* [Exercise description]: Please write out the listing exactly, with nothing altered.

= Beginning of Section =

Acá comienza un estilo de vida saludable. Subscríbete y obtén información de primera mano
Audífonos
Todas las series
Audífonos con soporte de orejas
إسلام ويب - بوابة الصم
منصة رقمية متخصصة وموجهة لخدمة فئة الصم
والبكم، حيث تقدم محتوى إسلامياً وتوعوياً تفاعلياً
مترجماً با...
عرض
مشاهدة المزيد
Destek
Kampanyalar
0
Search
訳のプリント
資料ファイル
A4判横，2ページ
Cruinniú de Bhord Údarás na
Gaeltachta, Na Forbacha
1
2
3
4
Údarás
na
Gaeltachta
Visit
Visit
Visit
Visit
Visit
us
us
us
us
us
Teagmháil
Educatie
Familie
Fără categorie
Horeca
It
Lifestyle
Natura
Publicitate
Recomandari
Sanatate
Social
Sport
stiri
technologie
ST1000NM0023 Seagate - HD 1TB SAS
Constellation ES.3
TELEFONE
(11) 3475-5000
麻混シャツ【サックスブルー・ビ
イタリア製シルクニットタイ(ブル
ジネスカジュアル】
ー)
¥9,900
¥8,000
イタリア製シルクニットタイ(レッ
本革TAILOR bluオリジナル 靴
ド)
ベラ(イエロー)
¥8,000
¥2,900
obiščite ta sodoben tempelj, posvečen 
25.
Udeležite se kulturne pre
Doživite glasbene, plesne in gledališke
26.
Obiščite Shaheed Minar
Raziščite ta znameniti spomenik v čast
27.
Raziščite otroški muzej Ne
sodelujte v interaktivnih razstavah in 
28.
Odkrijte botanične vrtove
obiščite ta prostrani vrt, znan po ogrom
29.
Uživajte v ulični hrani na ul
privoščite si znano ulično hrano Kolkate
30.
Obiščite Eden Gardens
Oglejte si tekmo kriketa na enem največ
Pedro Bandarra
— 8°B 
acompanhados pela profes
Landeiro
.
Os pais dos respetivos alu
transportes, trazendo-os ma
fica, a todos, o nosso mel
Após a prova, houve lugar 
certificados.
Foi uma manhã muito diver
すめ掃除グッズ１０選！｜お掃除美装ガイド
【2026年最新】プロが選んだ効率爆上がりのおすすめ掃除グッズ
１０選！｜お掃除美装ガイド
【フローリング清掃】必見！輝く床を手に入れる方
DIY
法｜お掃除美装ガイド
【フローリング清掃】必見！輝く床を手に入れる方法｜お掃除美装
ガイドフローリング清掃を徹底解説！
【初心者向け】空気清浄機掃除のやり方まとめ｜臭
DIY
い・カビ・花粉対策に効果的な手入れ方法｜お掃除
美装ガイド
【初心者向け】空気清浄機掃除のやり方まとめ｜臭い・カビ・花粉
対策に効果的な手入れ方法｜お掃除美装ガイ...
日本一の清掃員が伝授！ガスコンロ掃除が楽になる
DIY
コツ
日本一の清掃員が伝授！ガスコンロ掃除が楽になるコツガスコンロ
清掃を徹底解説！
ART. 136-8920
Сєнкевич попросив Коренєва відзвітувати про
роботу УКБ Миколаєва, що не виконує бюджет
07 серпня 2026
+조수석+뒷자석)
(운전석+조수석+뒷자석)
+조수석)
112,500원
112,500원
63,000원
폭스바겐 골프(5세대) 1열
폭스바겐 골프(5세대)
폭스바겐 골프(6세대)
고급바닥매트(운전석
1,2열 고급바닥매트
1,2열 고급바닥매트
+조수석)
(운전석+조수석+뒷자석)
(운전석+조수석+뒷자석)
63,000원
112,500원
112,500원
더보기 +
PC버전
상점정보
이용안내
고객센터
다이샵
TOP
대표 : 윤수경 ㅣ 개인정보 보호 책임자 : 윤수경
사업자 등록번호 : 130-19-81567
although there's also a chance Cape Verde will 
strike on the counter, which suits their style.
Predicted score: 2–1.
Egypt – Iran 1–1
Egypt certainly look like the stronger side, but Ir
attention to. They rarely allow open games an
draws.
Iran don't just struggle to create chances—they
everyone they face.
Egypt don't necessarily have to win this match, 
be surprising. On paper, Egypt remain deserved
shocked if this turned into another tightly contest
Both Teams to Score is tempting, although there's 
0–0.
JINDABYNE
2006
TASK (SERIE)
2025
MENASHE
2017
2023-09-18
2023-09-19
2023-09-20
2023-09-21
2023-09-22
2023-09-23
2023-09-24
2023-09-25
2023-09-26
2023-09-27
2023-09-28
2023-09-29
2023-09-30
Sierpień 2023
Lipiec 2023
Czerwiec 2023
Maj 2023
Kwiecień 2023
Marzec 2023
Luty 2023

= End of Section =

* [Answer to this exercise]:
Acá comienza un estilo de vida saludable. Subscríbete y obtén información de primera mano
Audífonos
Todas las series
Audífonos con soporte de orejas
إسلام ويب - بوابة الصم
منصة رقمية متخصصة وموجهة لخدمة فئة الصم
والبكم، حيث تقدم محتوى إسلامياً وتوعوياً تفاعلياً
مترجماً با...
عرض
مشاهدة المزيد
Destek
Kampanyalar
0
Search
訳のプリント
資料ファイル
A4判横，2ページ
Cruinniú de Bhord Údarás na
Gaeltachta, Na Forbacha
1
2
3
4
Údarás
na
Gaeltachta
Visit
Visit
Visit
Visit
Visit
us
us
us
us
us
Teagmháil
Educatie
Familie
Fără categorie
Horeca
It
Lifestyle
Natura
Publicitate
Recomandari
Sanatate
Social
Sport
stiri
technologie
ST1000NM0023 Seagate - HD 1TB SAS
Constellation ES.3
TELEFONE
(11) 3475-5000
麻混シャツ【サックスブルー・ビ
イタリア製シルクニットタイ(ブル
ジネスカジュアル】
ー)
¥9,900
¥8,000
イタリア製シルクニットタイ(レッ
本革TAILOR bluオリジナル 靴
ド)
ベラ(イエロー)
¥8,000
¥2,900
obiščite ta sodoben tempelj, posvečen 
25.
Udeležite se kulturne pre
Doživite glasbene, plesne in gledališke
26.
Obiščite Shaheed Minar
Raziščite ta znameniti spomenik v čast
27.
Raziščite otroški muzej Ne
sodelujte v interaktivnih razstavah in 
28.
Odkrijte botanične vrtove
obiščite ta prostrani vrt, znan po ogrom
29.
Uživajte v ulični hrani na ul
privoščite si znano ulično hrano Kolkate
30.
Obiščite Eden Gardens
Oglejte si tekmo kriketa na enem največ
Pedro Bandarra
— 8°B 
acompanhados pela profes
Landeiro
.
Os pais dos respetivos alu
transportes, trazendo-os ma
fica, a todos, o nosso mel
Após a prova, houve lugar 
certificados.
Foi uma manhã muito diver
すめ掃除グッズ１０選！｜お掃除美装ガイド
【2026年最新】プロが選んだ効率爆上がりのおすすめ掃除グッズ
１０選！｜お掃除美装ガイド
【フローリング清掃】必見！輝く床を手に入れる方
DIY
法｜お掃除美装ガイド
【フローリング清掃】必見！輝く床を手に入れる方法｜お掃除美装
ガイドフローリング清掃を徹底解説！
【初心者向け】空気清浄機掃除のやり方まとめ｜臭
DIY
い・カビ・花粉対策に効果的な手入れ方法｜お掃除
美装ガイド
【初心者向け】空気清浄機掃除のやり方まとめ｜臭い・カビ・花粉
対策に効果的な手入れ方法｜お掃除美装ガイ...
日本一の清掃員が伝授！ガスコンロ掃除が楽になる
DIY
コツ
日本一の清掃員が伝授！ガスコンロ掃除が楽になるコツガスコンロ
清掃を徹底解説！
ART. 136-8920
Сєнкевич попросив Коренєва відзвітувати про
роботу УКБ Миколаєва, що не виконує бюджет
07 серпня 2026
+조수석+뒷자석)
(운전석+조수석+뒷자석)
+조수석)
112,500원
112,500원
63,000원
폭스바겐 골프(5세대) 1열
폭스바겐 골프(5세대)
폭스바겐 골프(6세대)
고급바닥매트(운전석
1,2열 고급바닥매트
1,2열 고급바닥매트
+조수석)
(운전석+조수석+뒷자석)
(운전석+조수석+뒷자석)
63,000원
112,500원
112,500원
더보기 +
PC버전
상점정보
이용안내
고객센터
다이샵
TOP
대표 : 윤수경 ㅣ 개인정보 보호 책임자 : 윤수경
사업자 등록번호 : 130-19-81567
although there's also a chance Cape Verde will 
strike on the counter, which suits their style.
Predicted score: 2–1.
Egypt – Iran 1–1
Egypt certainly look like the stronger side, but Ir
attention to. They rarely allow open games an
draws.
Iran don't just struggle to create chances—they
everyone they face.
Egypt don't necessarily have to win this match, 
be surprising. On paper, Egypt remain deserved
shocked if this turned into another tightly contest
Both Teams to Score is tempting, although there's 
0–0.
JINDABYNE
2006
TASK (SERIE)
2025
MENASHE
2017
2023-09-18
2023-09-19
2023-09-20
2023-09-21
2023-09-22
2023-09-23
2023-09-24
2023-09-25
2023-09-26
2023-09-27
2023-09-28
2023-09-29
2023-09-30
Sierpień 2023
Lipiec 2023
Czerwiec 2023
Maj 2023
Kwiecień 2023
Marzec 2023
Luty 2023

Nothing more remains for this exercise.